Task directions — Images should not appear in the copy, yet every line of the listing below must be printed exactly.

Extracted material —
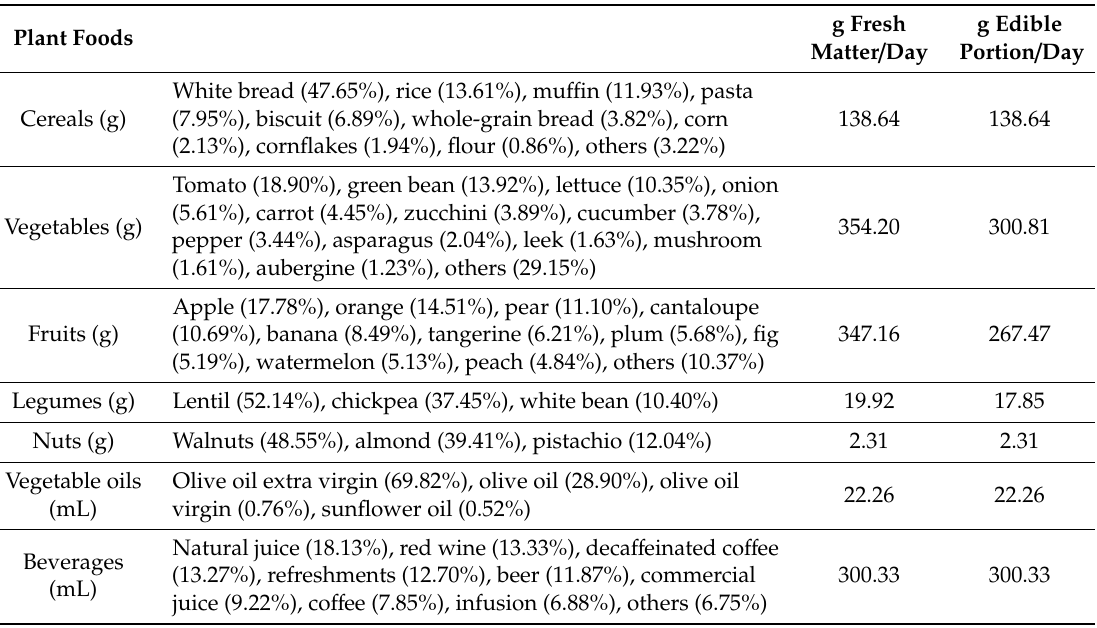
Table 1. Consumption of plant foods, oils and beverages in an elderly Mediterranean population aged over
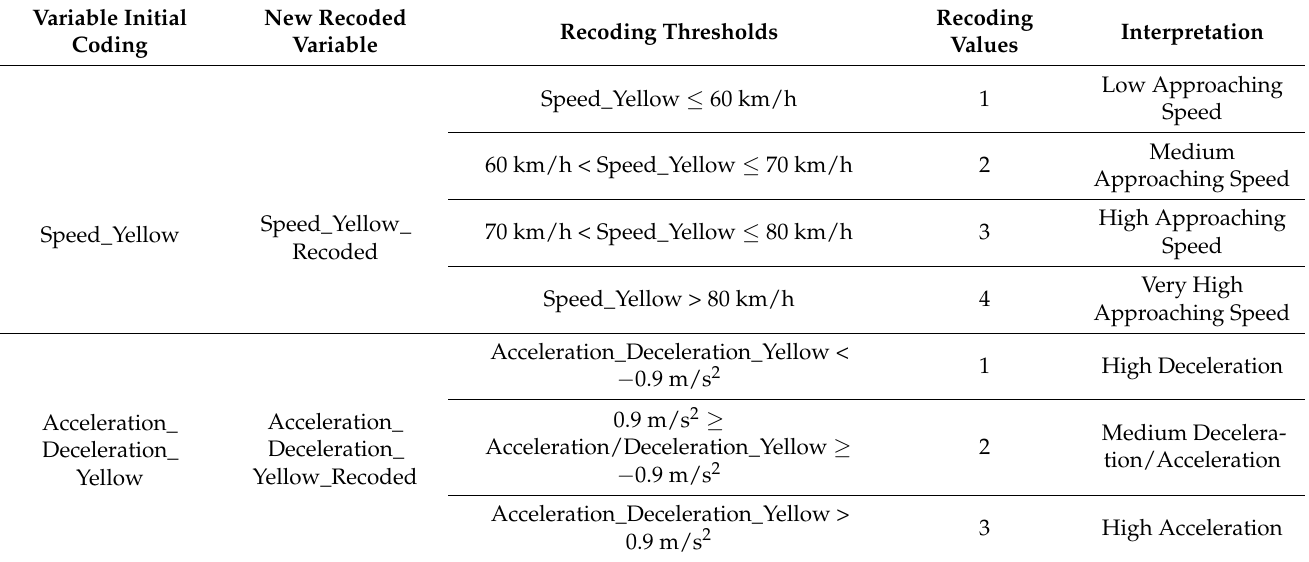
Table 1. Thresholds for approaching speed and acceleration/deceleration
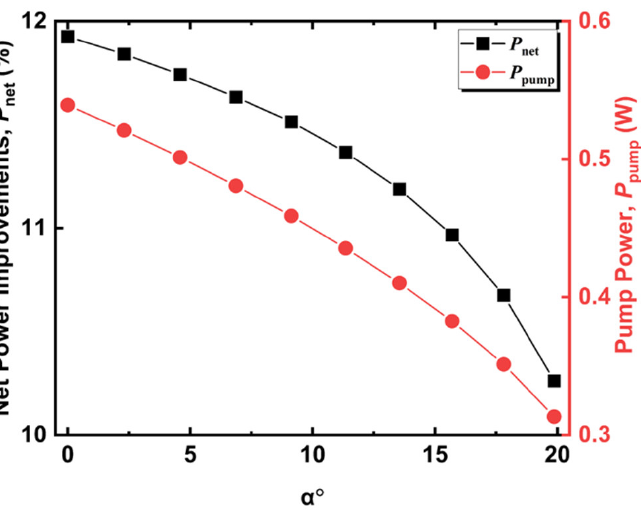
Figure 15. The percentage of the net power improvement and the required pump power as a function of the conical ring offset angle.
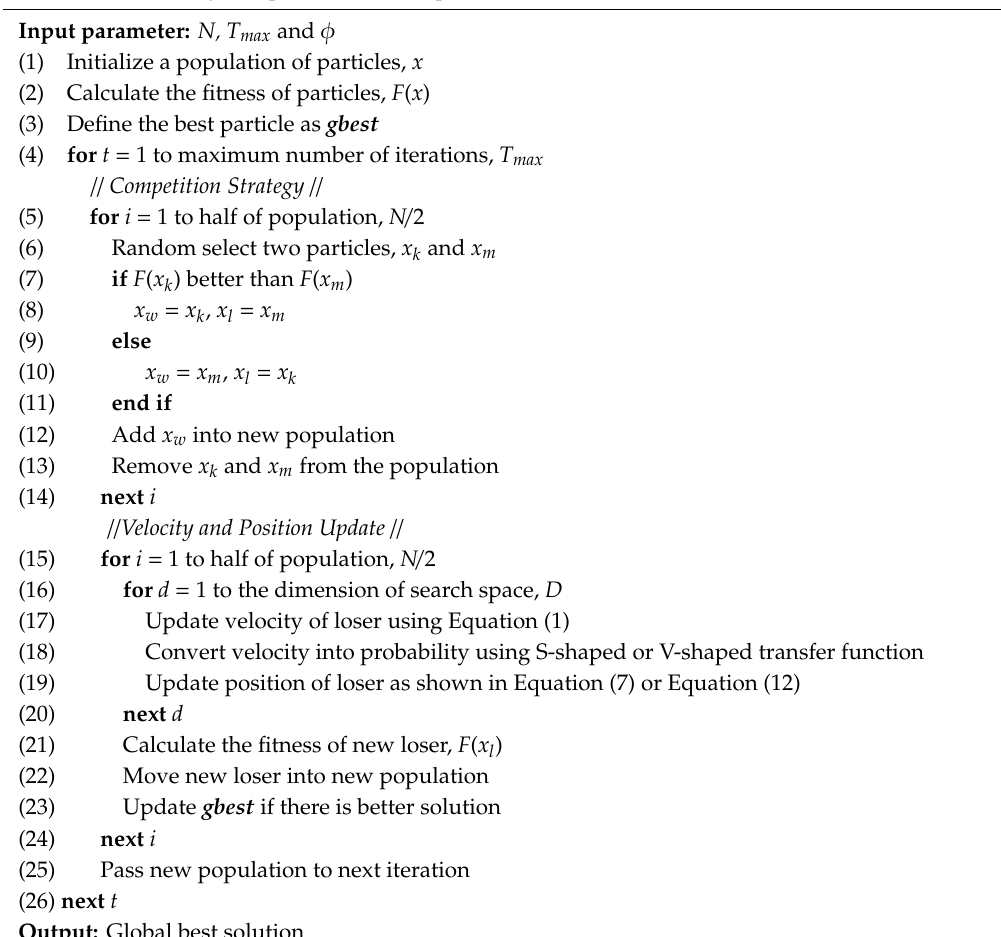
Algorithm 2. Binary competitive swarm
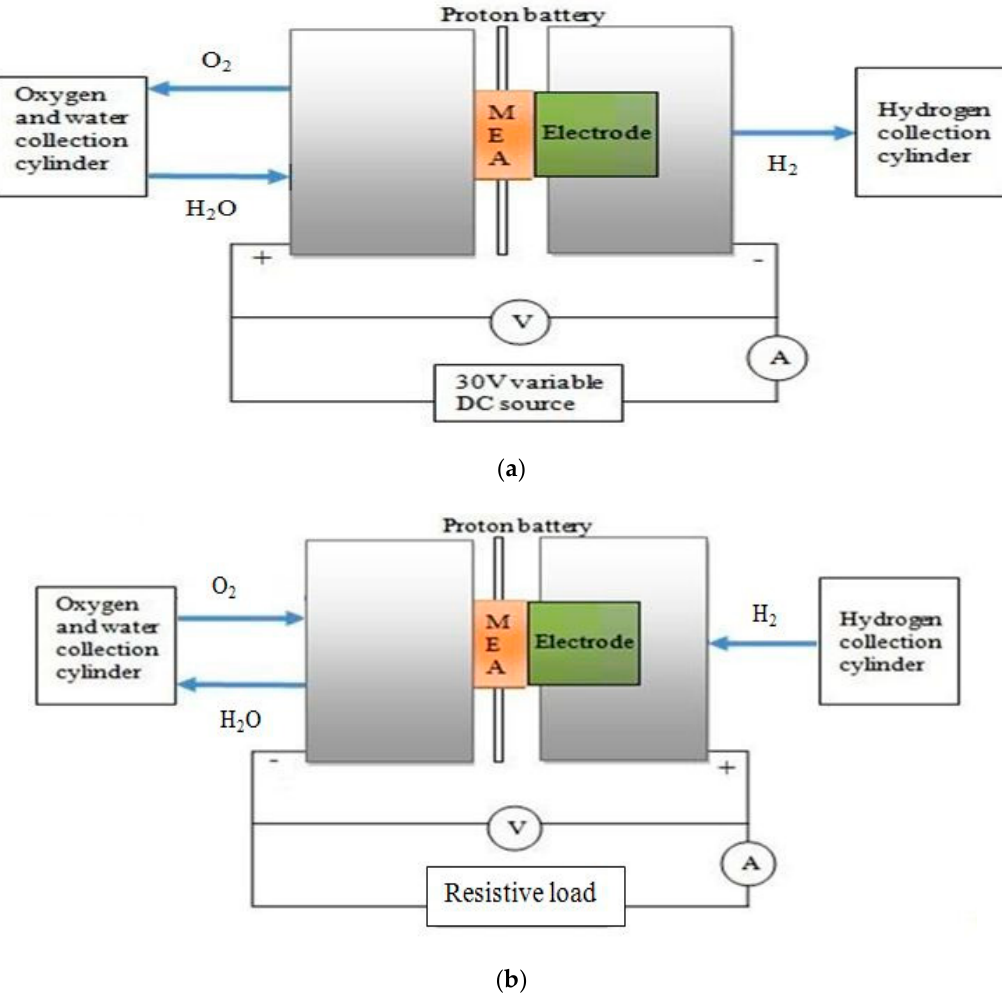
Figure 11. ( a ) Schematic diagram of charging mode of the modified unitized regenerative fuel cell (URFC) or proton battery; ( b ) schematic diagram of discharging mode of modified URFC or proton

Exercise answer —
Table 1. Consumption of plant foods, oils and beverages in an elderly Mediterranean population aged over
Table 1. Thresholds for approaching speed and acceleration/deceleration
Figure 15. The percentage of the net power improvement and the required pump power as a function of the conical ring offset angle.
Algorithm 2. Binary competitive swarm
Figure 11. ( a ) Schematic diagram of charging mode of the modified unitized regenerative fuel cell (URFC) or proton battery; ( b ) schematic diagram of discharging mode of modified URFC or proton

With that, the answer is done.